===== SOURCE MATERIAL

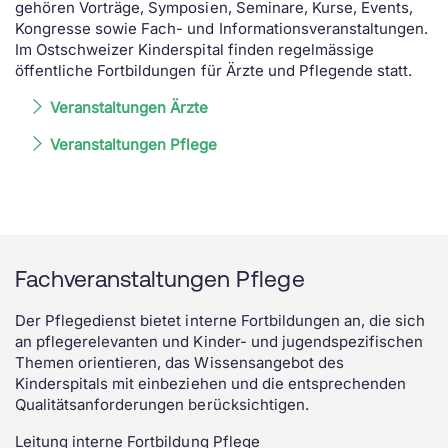
gehören Vorträge, Symposien, Seminare, Kurse, Events,
Kongresse sowie Fach- und Informationsveranstaltungen.
Im Ostschweizer Kinderspital finden regelmässige
öffentliche Fortbildungen für Ärzte und Pflegende statt.
Veranstaltungen Ärzte
Veranstaltungen Pflege
Fachveranstaltungen Pflege
Der Pflegedienst bietet interne Fortbildungen an, die sich
an pflegerelevanten und Kinder- und jugendspezifischen
Themen orientieren, das Wissensangebot des
Kinderspitals mit einbeziehen und die entsprechenden
Qualitätsanforderungen berücksichtigen.
Leitung interne Fortbildung Pflege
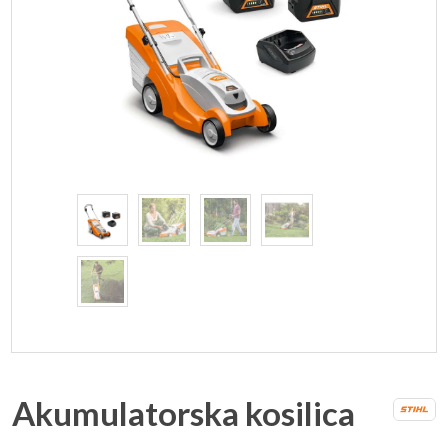
Akumulatorska kosilica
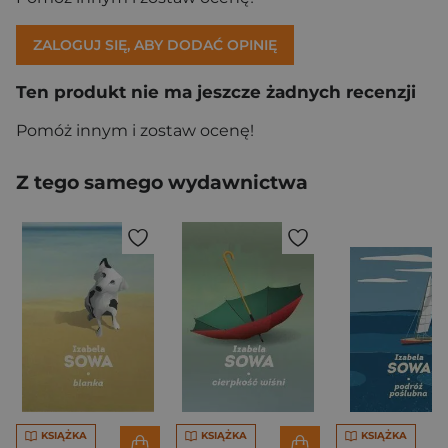
ZALOGUJ SIĘ, ABY DODAĆ OPINIĘ
Ten produkt nie ma jeszcze żadnych recenzji
Pomóż innym i zostaw ocenę!
Z tego samego wydawnictwa
KSIĄŻKA
KSIĄŻKA
KSIĄŻKA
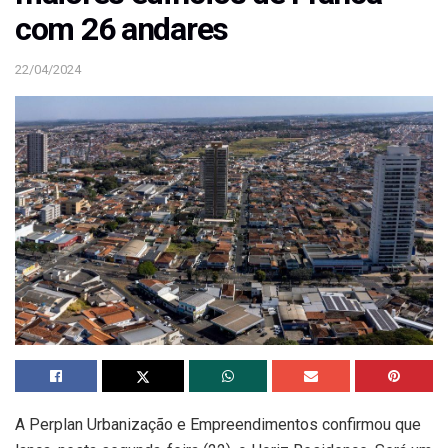
com 26 andares
22/04/2024
A Perplan Urbanização e Empreendimentos confirmou que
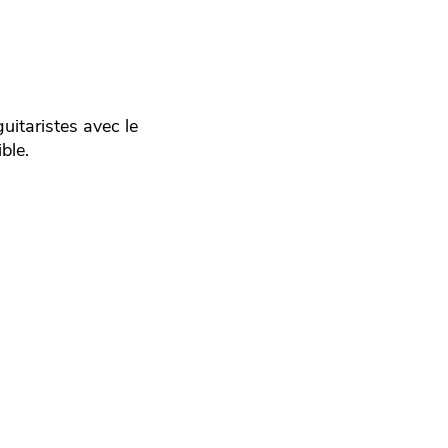
itaristes avec le
ble.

==========

Change every "KSIĄŻKA" in the records above to "PUBLIKACJA" and give the lines again with nothing else altered. Leave the pictures out of your answer.

RESULT FOR THIS EXERCISE
gehören Vorträge, Symposien, Seminare, Kurse, Events,
Kongresse sowie Fach- und Informationsveranstaltungen.
Im Ostschweizer Kinderspital finden regelmässige
öffentliche Fortbildungen für Ärzte und Pflegende statt.
Veranstaltungen Ärzte
Veranstaltungen Pflege
Fachveranstaltungen Pflege
Der Pflegedienst bietet interne Fortbildungen an, die sich
an pflegerelevanten und Kinder- und jugendspezifischen
Themen orientieren, das Wissensangebot des
Kinderspitals mit einbeziehen und die entsprechenden
Qualitätsanforderungen berücksichtigen.
Leitung interne Fortbildung Pflege
Akumulatorska kosilica
ZALOGUJ SIĘ, ABY DODAĆ OPINIĘ
Ten produkt nie ma jeszcze żadnych recenzji
Pomóż innym i zostaw ocenę!
Z tego samego wydawnictwa
PUBLIKACJA
PUBLIKACJA
PUBLIKACJA
com 26 andares
22/04/2024
A Perplan Urbanização e Empreendimentos confirmou que
itaristes avec le
ble.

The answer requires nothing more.